Majoritairement dédiées à l’art occidental, de la Renaissance à la fin du XIXe siècle, les Collections Princières rassemblent peintures (quelques 1.700 tableaux), sculptures, dessins, gravures, mobilier, livres et objets précieux. Instituées au XVIIe siècle, elles sont inspirées par l’idéal du mécénat artistique des princes, typique de l’époque baroque et qu’ils transmettent jusqu’à aujourd’hui.

Le parcours commencera avec des trésors de la fin du Moyen Âge, comme la Vierge à l’enfant (vers 1420) à fond d’or de Lorenzo Monaco. Après cette peinture spirituelle, à partir du XVIe siècle, la Renaissance change les manières. La merveilleuse Venus (1531) de Lukas Cranach l’Ancien, et son Saint Christophe, ont des attitudes beaucoup plus naturelles et incarnées. L’attention des artistes se tourne vers l’être humain, comme en témoigne un beau Portrait d’homme (vers 1502-1504) par Raphaël, ou Les collecteurs d’impôt (après 1501) par Quentin Metsys. Les peintres trouvent des sources d’inspiration dans l’Antiquité, que ce soit dans la mythologie (Hans von Aachen, Diane et ses nymphes se reposant après la chasse, vers 1602) ou dans la vue contemporaine des ruines (Herman Posthumus, Paysage avec des ruines romaines, 1536).

Au XVIIe siècle, les artistes travaillent la lumière comme jamais auparavant. Matthias Stomer est un virtuose du clair-obscur, avec des scènes de recueillement où la seule lumière semble émaner du corps de l’enfant Jésus (L’Adoration des Bergers de Matthias Stomer, vers 1640-1650). Au contraire, ailleurs, la lumière éclate dans des couleurs stridentes et acidulées (Cristofano Allori, Judith avec la tête d’Holoferne, 1613). Rubens est un artiste majeur de ce siècle. On pourra, entre autres, admirer côte à côte Mars et Rhéa Silvia, une toile magistrale qui appartient à la collection depuis 1710, et son esquisse achetée en 1977.

Le XVIIe siècle est aussi marqué par la réévaluation de genres parfois qualifiés de mineurs : le portrait, la scène de genre qui dépeint un moment de la vie quotidienne, la nature morte. Là encore, la collection des Princes du Liechtenstein montrera sa richesse avec un Rembrandt précoce, Amour à la bulle de savon, avec aussi un Portrait d’homme de Frans Hals, et trois portraits de Van Dyck, ainsi que des scènes de musique et de ripailles dans la meilleure tradition flamande.

La fin du parcours sera consacrée aux XVIIIe et début du XIXe siècles.
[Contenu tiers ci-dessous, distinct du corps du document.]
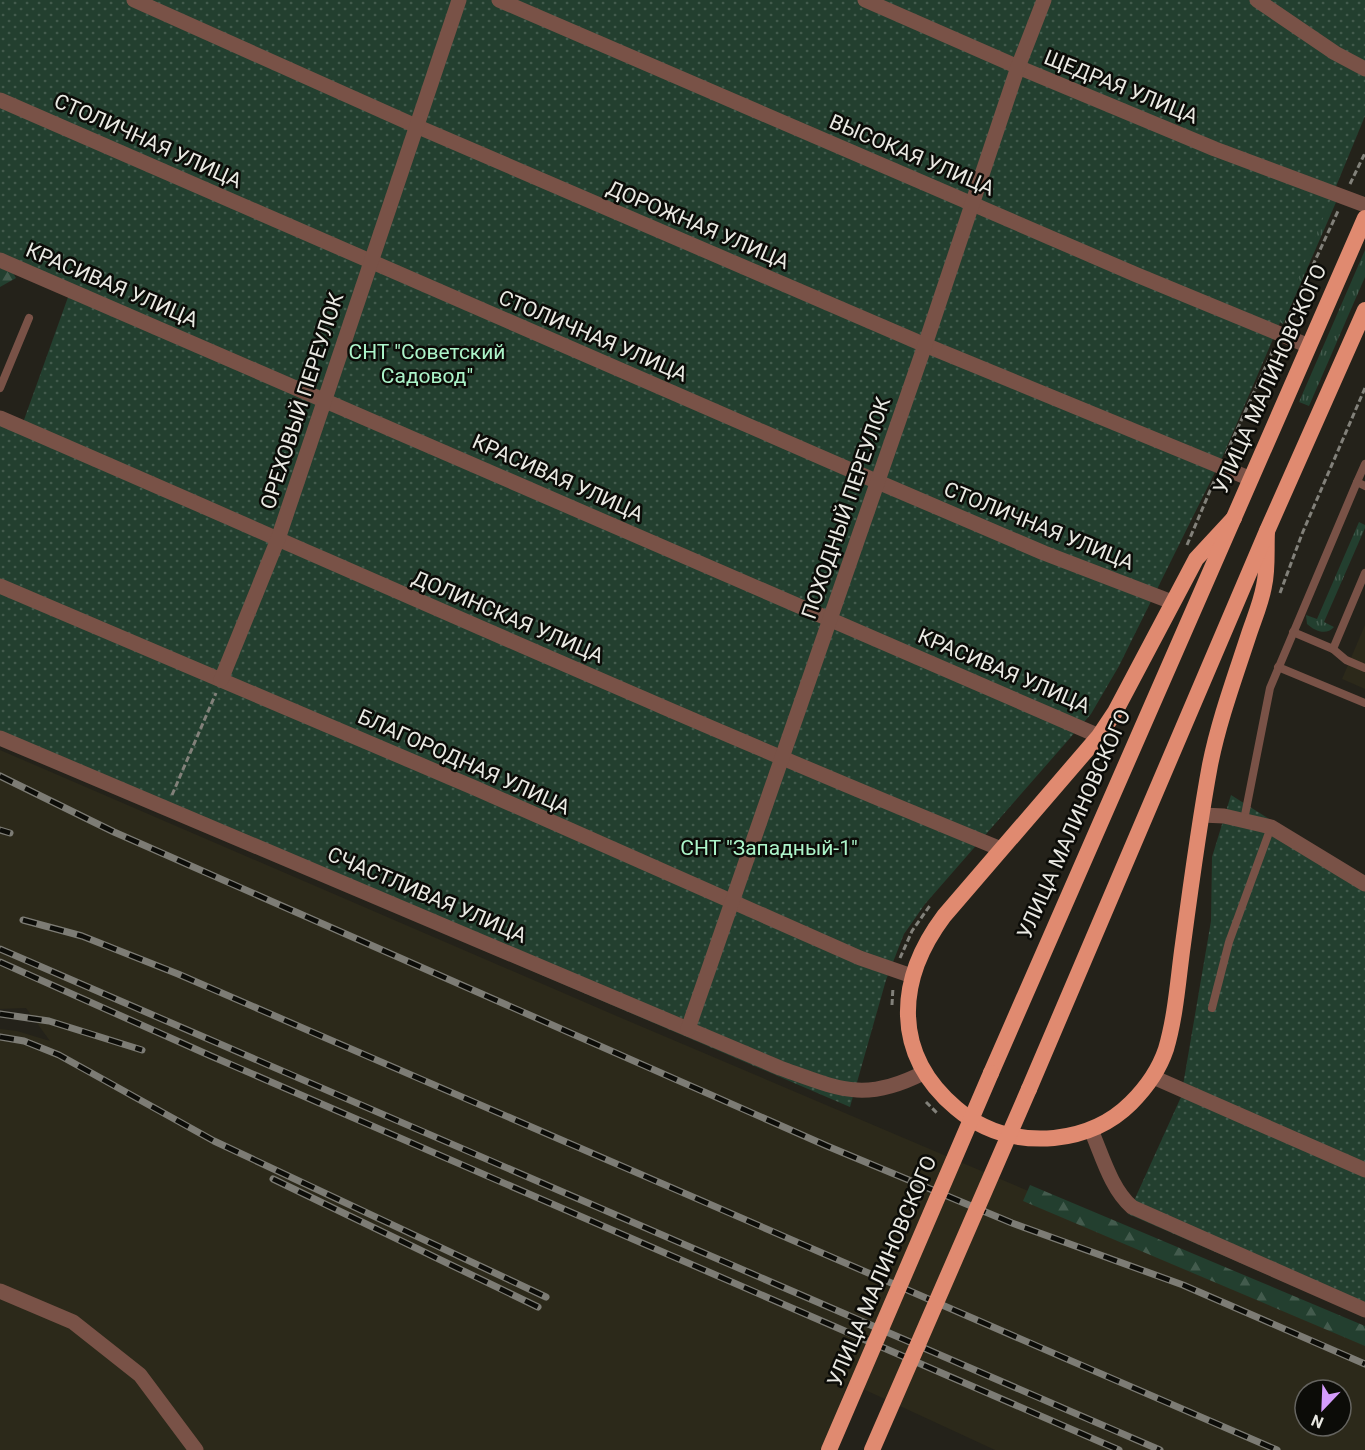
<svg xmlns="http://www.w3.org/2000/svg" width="1365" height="1450" font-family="Roboto,sans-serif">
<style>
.built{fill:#2c291a;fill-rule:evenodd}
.grass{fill:url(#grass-tufts)}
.forest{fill:url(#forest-firs)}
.garden{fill:url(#garden-dots)}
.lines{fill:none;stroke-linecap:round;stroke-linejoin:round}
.path{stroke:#82817a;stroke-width:3;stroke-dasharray:6 3;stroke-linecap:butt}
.service{stroke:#795247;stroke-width:8}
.minor{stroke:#795247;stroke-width:15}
.trunk{stroke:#e08a70;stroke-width:16}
.rail-casing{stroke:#7d7c75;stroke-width:7}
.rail{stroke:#0c0c08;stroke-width:4.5;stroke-dasharray:14;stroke-linecap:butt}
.trunk-bridge{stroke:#e08a70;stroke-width:16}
.labels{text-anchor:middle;stroke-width:5;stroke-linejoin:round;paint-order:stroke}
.street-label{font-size:21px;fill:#eae9e3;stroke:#0c0c08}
.park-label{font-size:21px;fill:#acf4c9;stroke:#0c0c08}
</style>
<defs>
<pattern id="grass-tufts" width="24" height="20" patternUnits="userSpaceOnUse" patternTransform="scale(1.5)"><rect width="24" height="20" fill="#233f2f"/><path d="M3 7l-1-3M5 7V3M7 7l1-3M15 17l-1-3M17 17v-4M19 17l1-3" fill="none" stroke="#435b4d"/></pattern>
<pattern id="forest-firs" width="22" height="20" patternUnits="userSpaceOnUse" patternTransform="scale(1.5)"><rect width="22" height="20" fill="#233f2f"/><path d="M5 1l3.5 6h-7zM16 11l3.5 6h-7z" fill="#435b4d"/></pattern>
<pattern id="garden-dots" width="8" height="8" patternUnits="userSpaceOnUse" patternTransform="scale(1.5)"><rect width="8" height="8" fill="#233f2f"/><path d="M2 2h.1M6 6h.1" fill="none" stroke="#435b4d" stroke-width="1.8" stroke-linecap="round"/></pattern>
</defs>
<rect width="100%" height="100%" fill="#24221a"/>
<!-- built -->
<g class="built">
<polygon points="1365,625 1365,689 1342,679"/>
<path d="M0 750 619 1017 1365 1334V1450H995L848 1382 833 1423 821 1450H0V1029L17 1031 50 1041 26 1008 0 1009ZM1305 1390H1341V1426H1305Z"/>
</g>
<!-- grass -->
<g class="grass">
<polygon points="1331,198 1337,200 1283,324 1277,321"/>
<polygon points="1365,250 1365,277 1309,406 1299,402"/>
<path d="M1359 522 1365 525V528L1324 622 1334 627C1326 636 1315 631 1307 624L1306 615 1317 619Z"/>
</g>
<!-- forest -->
<g class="forest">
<polygon points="0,268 13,273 16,278 0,287"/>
<polygon points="1030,1185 1365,1326 1365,1346 1023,1201"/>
</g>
<!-- garden -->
<g class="garden">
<polygon points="0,0 1365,0 1365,116 1279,325 1222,458 1119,666 1091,714 925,904 904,934 886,980 850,1107 0,743 0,423 20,431 72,286 0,255"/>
<polygon points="1231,795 1365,879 1365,1317 1128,1214 1181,1097 1211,921 1212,857"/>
</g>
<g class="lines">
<!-- path -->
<g class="path">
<polyline points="1350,184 1365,153"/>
<polyline points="1286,323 1339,209"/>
<polyline points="1226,454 1274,348"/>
<polyline points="1187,545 1215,479"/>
<polyline points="1280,593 1302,534 1365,388"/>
<polyline points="172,795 216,693"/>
<polyline points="900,958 912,931 931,904"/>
<polyline points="892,1005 893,987"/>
<polyline points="926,1102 938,1114"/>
</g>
<!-- service -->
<g class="service">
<polyline points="0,388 29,318"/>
<polyline points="1357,482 1365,464"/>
<polyline points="1293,632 1333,649 1365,573"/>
<polyline points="1333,649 1346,660 1365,668"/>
<polyline points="1278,667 1365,703"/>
<polyline points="1244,820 1270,688 1357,482 1365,486"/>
<polyline points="1212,1008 1229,942 1271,827"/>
</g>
<!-- minor -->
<g class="minor">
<polyline points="134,0 416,126 925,345 1251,479"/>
<polyline points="499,0 1137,275 1309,346"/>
<polyline points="865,0 1018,67 1215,149 1365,205"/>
<polyline points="1257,0 1335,53 1365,69"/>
<polyline points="0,100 878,482 1044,553 1172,602"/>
<polyline points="0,260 1099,736"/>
<path d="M0 418C334 562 665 712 1001 849"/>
<polyline points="0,586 475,788 860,958 912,976"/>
<polyline points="221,680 278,539 459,0"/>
<path d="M0 738 780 1068C839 1089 864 1103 923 1073"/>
<polyline points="1202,815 1224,816 1271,827 1365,884"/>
<polyline points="688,1029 925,345 1018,67 1044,0"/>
<polyline points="1153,1077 1365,1170"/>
<path d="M1091 1130C1102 1155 1111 1189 1132 1207L1365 1310"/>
<polyline points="0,1291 73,1322 140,1375 196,1450"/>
</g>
<!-- trunk -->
<g class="trunk">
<path d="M1234 518 1196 559 1115 712 1099 736 944 916C896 980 892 1054 956 1108 984 1132 1018 1141 1054 1138 1083 1135 1110 1124 1131 1103 1146 1088 1159 1070 1166 1049 1176 1015 1178 979 1183 944 1191 884 1199 824 1210 765 1219 720 1235 677 1249 634 1254 619 1261 603 1264 586 1268 569 1266 549 1267 531"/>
<polyline points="991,1073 1365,218"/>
<polyline points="1029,1089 1267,531 1365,310"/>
</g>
<defs>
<g id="rail">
<polyline points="0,776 114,832 827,1146 1012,1223 1183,1285 1365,1364"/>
<polyline points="0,830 10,833"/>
<polyline points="23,920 82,936 178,974 1277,1450"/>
<polyline points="0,949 1160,1450"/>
<polyline points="0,962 211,1056 1119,1450"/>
<polyline points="0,1014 49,1021 142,1050"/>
<polyline points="0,1037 24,1041 59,1055 214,1141 546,1297"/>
<polyline points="273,1179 538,1307"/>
</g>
</defs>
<!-- rail casing -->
<use href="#rail" class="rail-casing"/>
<!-- rail -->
<use href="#rail" class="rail"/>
<!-- trunk-bridge -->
<g class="trunk-bridge">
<polyline points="829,1450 991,1073"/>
<polyline points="872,1450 1029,1089"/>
</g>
</g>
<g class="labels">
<!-- street labels -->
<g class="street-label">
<text transform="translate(1121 87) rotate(22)" y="7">ЩЕДРАЯ УЛИЦА</text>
<text transform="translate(148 141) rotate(24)" y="7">СТОЛИЧНАЯ УЛИЦА</text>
<text transform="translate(912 155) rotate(23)" y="7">ВЫСОКАЯ УЛИЦА</text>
<text transform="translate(698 225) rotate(23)" y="7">ДОРОЖНАЯ УЛИЦА</text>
<text transform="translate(112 285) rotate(23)" y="7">КРАСИВАЯ УЛИЦА</text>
<text transform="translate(593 336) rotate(23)" y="7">СТОЛИЧНАЯ УЛИЦА</text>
<text transform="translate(1270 379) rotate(-66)" y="7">УЛИЦА МАЛИНОВСКОГО</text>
<text transform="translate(302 401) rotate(-72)" y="7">ОРЕХОВЫЙ ПЕРЕУЛОК</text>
<text transform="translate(558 478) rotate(24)" y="7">КРАСИВАЯ УЛИЦА</text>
<text transform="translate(846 508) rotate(-71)" y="7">ПОХОДНЫЙ ПЕРЕУЛОК</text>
<text transform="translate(1039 526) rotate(22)" y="7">СТОЛИЧНАЯ УЛИЦА</text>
<text transform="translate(508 617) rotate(23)" y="7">ДОЛИНСКАЯ УЛИЦА</text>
<text transform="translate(1004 671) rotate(23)" y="7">КРАСИВАЯ УЛИЦА</text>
<text transform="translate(464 762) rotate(24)" y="7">БЛАГОРОДНАЯ УЛИЦА</text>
<text transform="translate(1074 824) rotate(-66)" y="7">УЛИЦА МАЛИНОВСКОГО</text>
<text transform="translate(427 895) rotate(23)" y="7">СЧАСТЛИВАЯ УЛИЦА</text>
<text transform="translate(882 1271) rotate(-67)" y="7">УЛИЦА МАЛИНОВСКОГО</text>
</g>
<!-- park labels -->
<g class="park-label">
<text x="427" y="359">СНТ "Советский<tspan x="427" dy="24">Садовод"</tspan></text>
<text x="769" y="855">СНТ "Западный-1"</text>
</g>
</g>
<!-- north arrow -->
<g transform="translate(1323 1408) rotate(203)"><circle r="28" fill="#0c0c08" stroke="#656460" stroke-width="1.5"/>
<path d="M0-4.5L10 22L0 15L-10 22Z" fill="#d49cfc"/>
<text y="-9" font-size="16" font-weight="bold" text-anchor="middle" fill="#eae9e3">N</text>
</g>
</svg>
Giovanni Paolo Pannini (Caprice avec les monuments et les sculptures les plus considérables de la Rome antique, 1735) et Hubert Robert (Caprice avec le Panthéon devant le port de la Ripetta, 1761) inventent des paysages monumentaux inspirés de l’Antiquité. Joseph Vernet, quant à lui, préfère pour ses Baigneuses une vision plus exotique, marquée par la chaleur et une certaine langueur. Le parcours se clôt sur une évocation du milieu aristocratique de la Vienne du XIXe siècle, à la fois intime et précieuse, fleurie et sensuelle.